Some amount of refactoring of the existing code may be needed to ensure that
code is suitably shared between the reference and optimized kernels. There is
currently no fixed recipe for this refactor and we will evaluate on a
case-by-case basis during the PR review.

For example, to add an optimized implementation for `fully_conntected` for the
Xtensa Fusion F1 the steps were: *
[PR 1](https://github.com/tensorflow/tensorflow/pull/45464): refactor for
reference fallbacks and a baseline latency. *
[PR 2](https://github.com/tensorflow/tensorflow/pull/46242): refactor to share
code between reference and optimized kernels. *
[PR 3](https://github.com/tensorflow/tensorflow/pull/46411): add the code needed
to use the optimized NN lib and document the latency improvement.

## Build System Integration

This module is the least defined but we strongly recommend the following: 1. A
single target makefile.inc for all the architectures that you would like to
support along with optional target-specific
[system_setup.cc](../arduino/system_setup.cc). See
[cortex_m_generic_makefile.inc](../tools/make/targets/cortex_m_generic_makefile.inc)
and [xtensa_makefile.inc](../tools/make/targets/xtensa_makefile.inc) as
examples.

1.  A single `ext_libs.inc` (and associated scripts) that downloads any external
    dependencies (including the NN library). For example:

    *   [cmsis_nn.inc](../tools/make/ext_libs/cmsis_nn.inc) and
        [cmsis_download.sh](../tools/make/ext_libs/cmsis_download.sh)
    *   [xtensa.inc](../tools/make/ext_libs/xtensa.inc) and
        [xtensa_download.sh](../tools/make/ext_libs/xtensa_download.sh)

1.  The optimized kernels will then live in a kernels subdirectory (e.g.
    [kernels/cmsis_nn](../kernels/cmsis_nn) and
    [kernels/xtensa](../kernels/xtensa))

Two development workflows that the TFLM team would like to encourage and
support:

1.  Export static library + headers into target-specific development environment

    *   Build a static libtensorflow-microlite.a using the TFLM makefile with:
        `make -f tensorflow/lite/micro/tools/make/Makefile TARGET=<target>
        OPTIMIZED_KERNEL_DIR=<optimize_dir> microlite`
    *   Use the static library and any TFLM headers as part of the overall
        application (with its own build system).

1.  Integrate TFLM with IDE:

    *   This has historically been done using the TFLM Makefile’s support for
        project generation.

    *   However, given the learning curve and high-maintenance overhead, we are
        moving away from supporting project generation via the Makefile and are
        encouraging future IDE integrations to be done outside of the TFLM
        Makefiles.

    *   The TFLM team is currently working through the details on this topic.

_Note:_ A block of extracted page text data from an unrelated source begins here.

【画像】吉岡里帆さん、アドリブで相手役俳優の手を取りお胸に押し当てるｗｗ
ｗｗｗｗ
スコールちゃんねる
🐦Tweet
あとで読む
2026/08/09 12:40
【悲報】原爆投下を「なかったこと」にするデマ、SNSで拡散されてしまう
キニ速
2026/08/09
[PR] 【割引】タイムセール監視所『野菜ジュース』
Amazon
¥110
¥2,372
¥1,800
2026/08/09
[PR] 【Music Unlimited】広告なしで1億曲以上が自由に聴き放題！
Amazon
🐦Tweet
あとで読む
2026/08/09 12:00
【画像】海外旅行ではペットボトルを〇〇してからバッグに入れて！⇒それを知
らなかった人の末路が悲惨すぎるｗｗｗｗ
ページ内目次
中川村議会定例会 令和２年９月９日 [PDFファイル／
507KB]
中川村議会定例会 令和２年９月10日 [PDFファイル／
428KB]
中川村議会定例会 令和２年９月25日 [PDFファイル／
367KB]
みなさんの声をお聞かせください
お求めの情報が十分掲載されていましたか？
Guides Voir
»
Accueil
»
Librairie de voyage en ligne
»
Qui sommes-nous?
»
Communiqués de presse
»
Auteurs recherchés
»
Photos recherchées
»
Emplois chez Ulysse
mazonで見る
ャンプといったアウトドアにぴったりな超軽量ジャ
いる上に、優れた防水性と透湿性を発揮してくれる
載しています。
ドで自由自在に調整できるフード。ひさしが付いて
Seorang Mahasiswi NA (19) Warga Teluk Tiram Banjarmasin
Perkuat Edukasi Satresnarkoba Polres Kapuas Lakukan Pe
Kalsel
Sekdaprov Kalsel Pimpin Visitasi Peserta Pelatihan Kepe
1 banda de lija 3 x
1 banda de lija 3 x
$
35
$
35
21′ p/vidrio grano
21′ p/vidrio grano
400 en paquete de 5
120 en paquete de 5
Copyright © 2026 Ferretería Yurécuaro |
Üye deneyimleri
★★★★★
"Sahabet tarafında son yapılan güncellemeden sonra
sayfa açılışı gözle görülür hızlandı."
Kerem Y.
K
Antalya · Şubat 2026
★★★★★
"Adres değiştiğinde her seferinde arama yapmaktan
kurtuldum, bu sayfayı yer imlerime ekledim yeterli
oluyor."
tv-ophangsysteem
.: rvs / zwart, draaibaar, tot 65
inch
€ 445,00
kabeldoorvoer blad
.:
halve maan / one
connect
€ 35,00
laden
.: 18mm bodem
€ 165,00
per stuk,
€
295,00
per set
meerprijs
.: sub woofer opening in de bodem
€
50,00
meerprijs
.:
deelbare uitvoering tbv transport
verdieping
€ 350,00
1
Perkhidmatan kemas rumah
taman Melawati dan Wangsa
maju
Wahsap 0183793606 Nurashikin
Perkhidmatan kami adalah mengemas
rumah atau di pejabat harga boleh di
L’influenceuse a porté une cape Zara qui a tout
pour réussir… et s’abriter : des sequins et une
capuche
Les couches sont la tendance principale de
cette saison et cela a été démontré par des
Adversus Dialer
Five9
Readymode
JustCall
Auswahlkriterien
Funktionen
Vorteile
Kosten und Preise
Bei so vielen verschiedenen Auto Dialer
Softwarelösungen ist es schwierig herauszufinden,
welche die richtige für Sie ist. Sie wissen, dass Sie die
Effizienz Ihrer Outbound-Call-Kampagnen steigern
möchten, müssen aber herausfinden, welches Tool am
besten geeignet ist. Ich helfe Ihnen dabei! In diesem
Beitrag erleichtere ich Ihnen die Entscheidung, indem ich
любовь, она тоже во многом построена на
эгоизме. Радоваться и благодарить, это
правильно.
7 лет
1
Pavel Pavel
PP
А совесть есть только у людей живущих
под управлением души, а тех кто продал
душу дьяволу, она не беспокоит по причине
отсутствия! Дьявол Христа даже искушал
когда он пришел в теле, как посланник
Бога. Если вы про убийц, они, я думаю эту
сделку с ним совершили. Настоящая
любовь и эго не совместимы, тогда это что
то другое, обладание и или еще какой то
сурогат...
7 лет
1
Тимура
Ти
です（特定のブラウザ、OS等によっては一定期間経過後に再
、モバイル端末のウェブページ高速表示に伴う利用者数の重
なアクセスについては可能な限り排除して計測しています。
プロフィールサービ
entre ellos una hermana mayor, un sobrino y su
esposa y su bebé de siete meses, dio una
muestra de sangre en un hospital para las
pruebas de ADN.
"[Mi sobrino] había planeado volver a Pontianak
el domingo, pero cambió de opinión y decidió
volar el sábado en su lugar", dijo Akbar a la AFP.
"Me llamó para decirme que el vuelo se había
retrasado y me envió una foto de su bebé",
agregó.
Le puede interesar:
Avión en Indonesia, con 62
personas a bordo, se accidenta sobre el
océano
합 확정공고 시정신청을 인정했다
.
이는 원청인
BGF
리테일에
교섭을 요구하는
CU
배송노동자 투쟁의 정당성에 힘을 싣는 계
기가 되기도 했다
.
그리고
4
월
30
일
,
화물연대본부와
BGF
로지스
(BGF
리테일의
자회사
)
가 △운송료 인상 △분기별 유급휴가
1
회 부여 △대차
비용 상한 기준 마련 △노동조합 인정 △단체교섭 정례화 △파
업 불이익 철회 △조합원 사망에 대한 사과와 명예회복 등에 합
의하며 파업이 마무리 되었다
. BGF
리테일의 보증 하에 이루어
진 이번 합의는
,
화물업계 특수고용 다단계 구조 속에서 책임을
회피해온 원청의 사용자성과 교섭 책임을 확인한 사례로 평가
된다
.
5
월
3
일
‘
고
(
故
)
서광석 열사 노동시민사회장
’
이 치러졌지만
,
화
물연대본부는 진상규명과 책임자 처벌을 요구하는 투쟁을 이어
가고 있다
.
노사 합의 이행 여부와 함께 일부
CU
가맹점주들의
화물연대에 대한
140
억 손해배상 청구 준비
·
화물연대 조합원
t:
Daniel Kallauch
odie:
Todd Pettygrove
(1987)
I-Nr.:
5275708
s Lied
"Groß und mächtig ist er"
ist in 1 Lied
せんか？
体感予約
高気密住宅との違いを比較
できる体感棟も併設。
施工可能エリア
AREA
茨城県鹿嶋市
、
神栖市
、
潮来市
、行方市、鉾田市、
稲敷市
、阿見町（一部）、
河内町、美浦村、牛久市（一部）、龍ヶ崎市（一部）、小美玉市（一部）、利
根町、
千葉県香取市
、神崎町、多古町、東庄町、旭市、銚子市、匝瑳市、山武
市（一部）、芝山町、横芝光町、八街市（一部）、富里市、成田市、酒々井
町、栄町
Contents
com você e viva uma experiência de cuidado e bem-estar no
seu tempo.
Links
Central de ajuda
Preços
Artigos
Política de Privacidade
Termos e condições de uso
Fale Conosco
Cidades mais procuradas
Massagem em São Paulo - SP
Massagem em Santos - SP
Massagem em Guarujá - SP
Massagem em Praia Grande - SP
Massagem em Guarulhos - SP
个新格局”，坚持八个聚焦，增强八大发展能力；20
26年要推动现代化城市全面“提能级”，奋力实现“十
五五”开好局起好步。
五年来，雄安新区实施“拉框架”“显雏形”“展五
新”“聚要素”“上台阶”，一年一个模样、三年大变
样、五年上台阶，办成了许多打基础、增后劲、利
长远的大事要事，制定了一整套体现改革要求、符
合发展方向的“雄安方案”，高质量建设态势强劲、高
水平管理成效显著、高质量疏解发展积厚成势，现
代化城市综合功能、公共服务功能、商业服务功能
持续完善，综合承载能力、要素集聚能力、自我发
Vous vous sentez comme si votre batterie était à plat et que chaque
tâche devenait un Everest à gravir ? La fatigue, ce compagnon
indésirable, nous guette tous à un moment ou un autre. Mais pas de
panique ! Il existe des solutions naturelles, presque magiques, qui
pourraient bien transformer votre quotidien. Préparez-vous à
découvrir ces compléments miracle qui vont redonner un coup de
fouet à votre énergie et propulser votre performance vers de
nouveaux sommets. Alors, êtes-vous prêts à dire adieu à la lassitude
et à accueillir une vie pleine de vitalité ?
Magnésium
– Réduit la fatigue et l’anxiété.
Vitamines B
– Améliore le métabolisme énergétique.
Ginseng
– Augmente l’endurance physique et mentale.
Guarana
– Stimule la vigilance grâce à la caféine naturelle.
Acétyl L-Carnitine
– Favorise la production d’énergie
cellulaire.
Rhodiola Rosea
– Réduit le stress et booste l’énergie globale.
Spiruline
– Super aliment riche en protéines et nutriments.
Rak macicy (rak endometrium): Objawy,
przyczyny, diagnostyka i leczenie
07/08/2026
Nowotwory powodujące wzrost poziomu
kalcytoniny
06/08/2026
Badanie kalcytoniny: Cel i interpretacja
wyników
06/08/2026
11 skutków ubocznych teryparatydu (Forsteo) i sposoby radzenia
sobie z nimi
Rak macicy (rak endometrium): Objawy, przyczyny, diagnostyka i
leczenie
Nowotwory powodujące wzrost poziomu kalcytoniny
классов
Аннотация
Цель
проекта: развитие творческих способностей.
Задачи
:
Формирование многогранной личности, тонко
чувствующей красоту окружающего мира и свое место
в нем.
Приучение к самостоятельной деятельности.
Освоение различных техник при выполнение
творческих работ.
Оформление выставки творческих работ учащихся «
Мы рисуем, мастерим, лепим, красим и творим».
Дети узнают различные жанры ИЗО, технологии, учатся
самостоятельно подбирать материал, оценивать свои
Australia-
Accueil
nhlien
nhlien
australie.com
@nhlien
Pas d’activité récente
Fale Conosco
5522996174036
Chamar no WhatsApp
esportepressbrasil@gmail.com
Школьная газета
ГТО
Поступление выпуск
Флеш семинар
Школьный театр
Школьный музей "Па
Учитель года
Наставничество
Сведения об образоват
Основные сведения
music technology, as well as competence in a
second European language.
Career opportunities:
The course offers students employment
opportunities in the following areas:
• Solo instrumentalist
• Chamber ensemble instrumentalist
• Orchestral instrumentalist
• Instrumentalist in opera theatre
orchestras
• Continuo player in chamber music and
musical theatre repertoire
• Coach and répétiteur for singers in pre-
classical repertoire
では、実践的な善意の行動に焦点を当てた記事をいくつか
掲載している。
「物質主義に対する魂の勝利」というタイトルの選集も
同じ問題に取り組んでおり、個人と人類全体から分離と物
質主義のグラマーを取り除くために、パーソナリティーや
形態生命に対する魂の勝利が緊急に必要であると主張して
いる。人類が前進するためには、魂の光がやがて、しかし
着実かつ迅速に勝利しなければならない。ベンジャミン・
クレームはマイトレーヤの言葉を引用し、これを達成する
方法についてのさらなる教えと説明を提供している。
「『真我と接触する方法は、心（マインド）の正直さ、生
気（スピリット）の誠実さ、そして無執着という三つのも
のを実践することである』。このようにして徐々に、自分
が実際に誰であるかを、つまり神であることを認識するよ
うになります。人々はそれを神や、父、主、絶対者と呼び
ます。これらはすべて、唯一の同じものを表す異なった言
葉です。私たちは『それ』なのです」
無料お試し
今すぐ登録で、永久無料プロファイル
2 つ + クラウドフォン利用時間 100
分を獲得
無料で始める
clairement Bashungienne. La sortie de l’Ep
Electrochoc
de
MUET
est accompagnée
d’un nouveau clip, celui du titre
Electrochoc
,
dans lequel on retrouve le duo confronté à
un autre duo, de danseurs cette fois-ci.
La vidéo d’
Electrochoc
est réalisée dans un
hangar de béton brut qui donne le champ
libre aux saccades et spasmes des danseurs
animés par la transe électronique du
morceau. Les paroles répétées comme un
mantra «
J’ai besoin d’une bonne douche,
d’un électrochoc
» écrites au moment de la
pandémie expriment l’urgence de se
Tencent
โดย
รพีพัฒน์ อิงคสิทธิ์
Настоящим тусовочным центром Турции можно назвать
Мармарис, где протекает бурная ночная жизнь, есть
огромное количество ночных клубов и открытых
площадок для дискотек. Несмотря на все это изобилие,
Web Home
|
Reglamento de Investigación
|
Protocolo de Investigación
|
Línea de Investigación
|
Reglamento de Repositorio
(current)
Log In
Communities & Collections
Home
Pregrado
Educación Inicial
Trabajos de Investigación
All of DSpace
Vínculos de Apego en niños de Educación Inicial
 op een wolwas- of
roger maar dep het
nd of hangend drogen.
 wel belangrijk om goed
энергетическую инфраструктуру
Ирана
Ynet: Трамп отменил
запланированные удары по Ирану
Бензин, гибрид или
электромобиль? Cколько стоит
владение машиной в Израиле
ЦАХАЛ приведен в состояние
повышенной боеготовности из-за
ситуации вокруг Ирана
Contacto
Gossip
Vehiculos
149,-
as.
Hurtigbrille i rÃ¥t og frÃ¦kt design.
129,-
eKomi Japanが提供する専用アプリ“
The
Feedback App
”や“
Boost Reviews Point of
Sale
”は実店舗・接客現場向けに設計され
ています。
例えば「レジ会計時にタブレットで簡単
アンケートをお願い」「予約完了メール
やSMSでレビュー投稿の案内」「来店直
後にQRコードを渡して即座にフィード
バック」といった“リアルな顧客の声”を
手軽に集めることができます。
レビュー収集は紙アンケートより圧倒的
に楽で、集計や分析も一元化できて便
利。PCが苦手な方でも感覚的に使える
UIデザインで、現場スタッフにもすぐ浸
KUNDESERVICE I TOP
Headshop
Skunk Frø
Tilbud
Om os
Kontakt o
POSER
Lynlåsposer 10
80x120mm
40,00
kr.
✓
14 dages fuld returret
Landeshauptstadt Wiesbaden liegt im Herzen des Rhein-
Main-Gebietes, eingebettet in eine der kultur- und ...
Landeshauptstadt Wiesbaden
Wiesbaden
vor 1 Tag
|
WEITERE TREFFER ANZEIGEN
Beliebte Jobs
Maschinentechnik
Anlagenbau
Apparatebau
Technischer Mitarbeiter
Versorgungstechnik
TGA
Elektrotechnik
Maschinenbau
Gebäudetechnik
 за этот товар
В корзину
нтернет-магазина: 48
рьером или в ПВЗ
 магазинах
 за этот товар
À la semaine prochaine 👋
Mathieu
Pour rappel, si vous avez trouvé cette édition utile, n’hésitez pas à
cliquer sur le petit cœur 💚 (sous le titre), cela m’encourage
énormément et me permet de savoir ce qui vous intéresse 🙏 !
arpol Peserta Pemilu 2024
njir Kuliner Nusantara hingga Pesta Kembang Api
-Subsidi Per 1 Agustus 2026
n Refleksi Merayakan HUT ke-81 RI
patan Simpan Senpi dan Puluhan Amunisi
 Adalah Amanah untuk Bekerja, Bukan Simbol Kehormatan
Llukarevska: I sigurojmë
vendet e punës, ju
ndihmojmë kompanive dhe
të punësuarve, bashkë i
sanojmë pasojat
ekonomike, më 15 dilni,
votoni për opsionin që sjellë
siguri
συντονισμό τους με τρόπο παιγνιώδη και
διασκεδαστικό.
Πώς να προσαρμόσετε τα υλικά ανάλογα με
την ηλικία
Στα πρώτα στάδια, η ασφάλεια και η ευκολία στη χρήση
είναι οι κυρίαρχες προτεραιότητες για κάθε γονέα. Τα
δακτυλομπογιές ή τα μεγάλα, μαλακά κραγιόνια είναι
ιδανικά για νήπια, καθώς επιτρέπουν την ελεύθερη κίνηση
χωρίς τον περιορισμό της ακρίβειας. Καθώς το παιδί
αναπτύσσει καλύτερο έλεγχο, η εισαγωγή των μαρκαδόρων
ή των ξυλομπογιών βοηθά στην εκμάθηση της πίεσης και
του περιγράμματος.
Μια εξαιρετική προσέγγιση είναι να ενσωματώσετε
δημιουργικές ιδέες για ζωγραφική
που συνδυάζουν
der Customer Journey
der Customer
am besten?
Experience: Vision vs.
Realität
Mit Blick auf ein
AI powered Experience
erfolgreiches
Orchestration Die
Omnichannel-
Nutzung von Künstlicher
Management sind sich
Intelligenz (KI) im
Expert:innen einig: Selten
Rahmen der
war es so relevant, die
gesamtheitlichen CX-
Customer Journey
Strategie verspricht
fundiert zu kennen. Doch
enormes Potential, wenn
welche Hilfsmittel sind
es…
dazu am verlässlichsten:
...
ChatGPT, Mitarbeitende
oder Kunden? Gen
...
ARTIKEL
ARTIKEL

## Testing and Continuous Integration

The kernel tests are the primary method of ensuring that the optimized kernel
implementations are accurate.

Currently, most of the tests require the optimizations to be bit-exact to the
quantized reference implementation. We can revisit this requirement if it ends
up having a high associated cost on the latency.

We strongly encourage optimized kernel implementations to have an associated
continuous build that runs through all the unit tests and publishes a build
badge to the
[TFLM community supported builds](../README.md#community-supported-builds)
table. Running the units tests once a day is often a good place to start.